– Вы встретили кого-нибудь из соседей по тамбуру?

– Кажется, никого.

– Вы никогда не запираете двери в квартиру?

Даня снова попытался изобразить улыбку. Как ни странно, он приходил в себя. То ли порезы на запястьях в самом деле оказались неглубокими, то ли вода в ванне – не слишком горячей, то ли его спас молодой организм, быстро свернувшаяся кровь… Только он посмотрел на следователя совсем ясным взглядом, и тот слегка вздрогнул: «А не ломает ли господин Исаев комедию? Типа, «ничего не помню, все в тумане, кончик стерся?» Плюс – напился. Удобненько! Труп-то в тамбуре, как ни поверни, а этот – пьян в дымину и руки порезал. Какие выводы?»

Но выводов ему сделать не дали – Даня прямо заявил, что квартиру в самом деле не запирает и никаких соседей этим вечером он точно не видел.

– А почему вы сразу спросили у меня про Боровина?

– Про Боровина? Странно! – Даня продолжал прямо смотреть на того, кто его допрашивал. – Пять минут назад все было как в тумане. Я спрашивал про Алексея Михайловича?

«Гадюка! – в ярости подумал следователь. – А я рассчитывал… В несознанку пошел?!»

– Когда вы, Даниил, – любезно проговорил он, – пришли в себя, то первым делом спросили, что случилось с вашим соседом. С Алексеем Михайловичем Боровиным.

– Так-так-так, – Даня сел и привалился виском к стене, измазанной его собственной кровью. На кровь он, впрочем, никакого внимания не обратил. Вряд ли он даже замечал, сколько народу столпилось вокруг него. Парень напряженно размышлял о чем-то.

– Полгода назад, – внезапно заявил он с такой интонацией, как будто фраза объясняла все.

– Что?!

– Полгода назад я поселился тут. Умер мой дядя. Я и не ждал наследства, он был не старый… Сердце подвело. Алексей Михайлович жил в этом тамбуре. – Даня говорил как сомнамбула, едва шевеля языком. – Я узнал, что он дает уроки итальянского. Никогда и не думал, что у меня пойдет…

– Что?! – повторил следователь, жадно ловя каждое слово. Группа притихла и тоже слушала.

– Язык, – пояснил Даня. – Он говорил – у меня способности. А почему я вдруг решил с ним заниматься?

Он нахмурил высокий, чистый лоб, прикрытый спутанными темными волосами:

– Не помню. Он сам предложил? Вряд ли. Он был такой скромный, разве стал бы навязываться… Значит, я к нему зашел? Почему? Никогда не хотел изучать итальянский. Да и поздно, в двадцать лет…

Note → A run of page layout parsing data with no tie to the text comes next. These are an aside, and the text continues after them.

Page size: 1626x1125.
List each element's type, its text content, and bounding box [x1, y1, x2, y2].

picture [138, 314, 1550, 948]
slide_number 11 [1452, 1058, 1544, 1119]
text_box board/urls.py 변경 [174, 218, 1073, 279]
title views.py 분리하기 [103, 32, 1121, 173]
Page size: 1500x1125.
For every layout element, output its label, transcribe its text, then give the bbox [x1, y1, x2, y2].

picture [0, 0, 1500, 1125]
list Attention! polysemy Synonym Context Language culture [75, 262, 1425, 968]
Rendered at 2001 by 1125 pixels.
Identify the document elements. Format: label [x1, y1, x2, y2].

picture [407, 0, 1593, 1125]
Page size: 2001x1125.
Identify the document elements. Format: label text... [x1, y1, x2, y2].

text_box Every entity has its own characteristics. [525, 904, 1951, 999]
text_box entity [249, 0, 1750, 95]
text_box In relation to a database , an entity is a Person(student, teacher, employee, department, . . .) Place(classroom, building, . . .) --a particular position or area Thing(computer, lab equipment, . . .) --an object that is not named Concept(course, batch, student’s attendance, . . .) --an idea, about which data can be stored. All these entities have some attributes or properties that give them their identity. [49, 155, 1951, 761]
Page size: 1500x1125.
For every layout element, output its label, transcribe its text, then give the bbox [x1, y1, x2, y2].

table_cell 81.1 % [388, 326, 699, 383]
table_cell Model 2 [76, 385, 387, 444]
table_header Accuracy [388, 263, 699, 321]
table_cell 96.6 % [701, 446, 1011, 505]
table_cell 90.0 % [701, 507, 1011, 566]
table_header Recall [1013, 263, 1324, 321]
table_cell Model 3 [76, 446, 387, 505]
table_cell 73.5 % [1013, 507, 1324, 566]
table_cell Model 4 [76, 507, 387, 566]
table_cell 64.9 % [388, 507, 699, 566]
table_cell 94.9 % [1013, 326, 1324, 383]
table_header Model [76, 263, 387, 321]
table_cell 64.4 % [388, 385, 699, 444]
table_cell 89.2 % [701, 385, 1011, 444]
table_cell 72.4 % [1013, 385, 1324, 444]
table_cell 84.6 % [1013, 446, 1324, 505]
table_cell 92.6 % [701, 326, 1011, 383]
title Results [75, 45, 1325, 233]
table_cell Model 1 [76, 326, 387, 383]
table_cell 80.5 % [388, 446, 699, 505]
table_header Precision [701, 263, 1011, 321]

Он помолчал немного и вынес вердикт:

– Я сам к нему зашел. Иначе быть не могло. Понимаете, дядя, кроме квартиры, оставил мне еще и счет в банке. Я как-то оторопел… В сущности, сумма не слишком велика, но получить что-то даром… У меня руки опустились.

И Даня с каким-то презрением взглянул на свои перебинтованные и перетянутые руки, будто отрекался от них.

– Я сперва думал – можно что-нибудь купить.

Но как-то не понимал, чего хочу. А потом… Да, теперь вспоминаю! Я решил чему-то научиться. Да хоть итальянскому. А в принципе, никому ведь это было не нужно?

Он как будто прислушался к своему внутреннему голосу и кивнул:

– Никому. Ну а вообще ничего не делать – тоже тоска. И наверное, я решил зайти к Алексею Михайловичу.

– Этим вечером вы его видели?

– Я ведь уже сказал – никого не видел.

– Почему же вы сразу спросили о нем?

– И этого не помню. Я сейчас так странно себя чувствую…

И он снова осмотрел свои руки. Лицо оставалось бледным, но по выражению глаз становилось ясно – Даня вне опасности. «А «скорая» запаздывает! – подумал следователь. – Если бы случай посложнее – парень был бы мертв!»

– А это что? – спросил Даня, продолжая рассматривать наспех, кое-как перебинтованные запястья.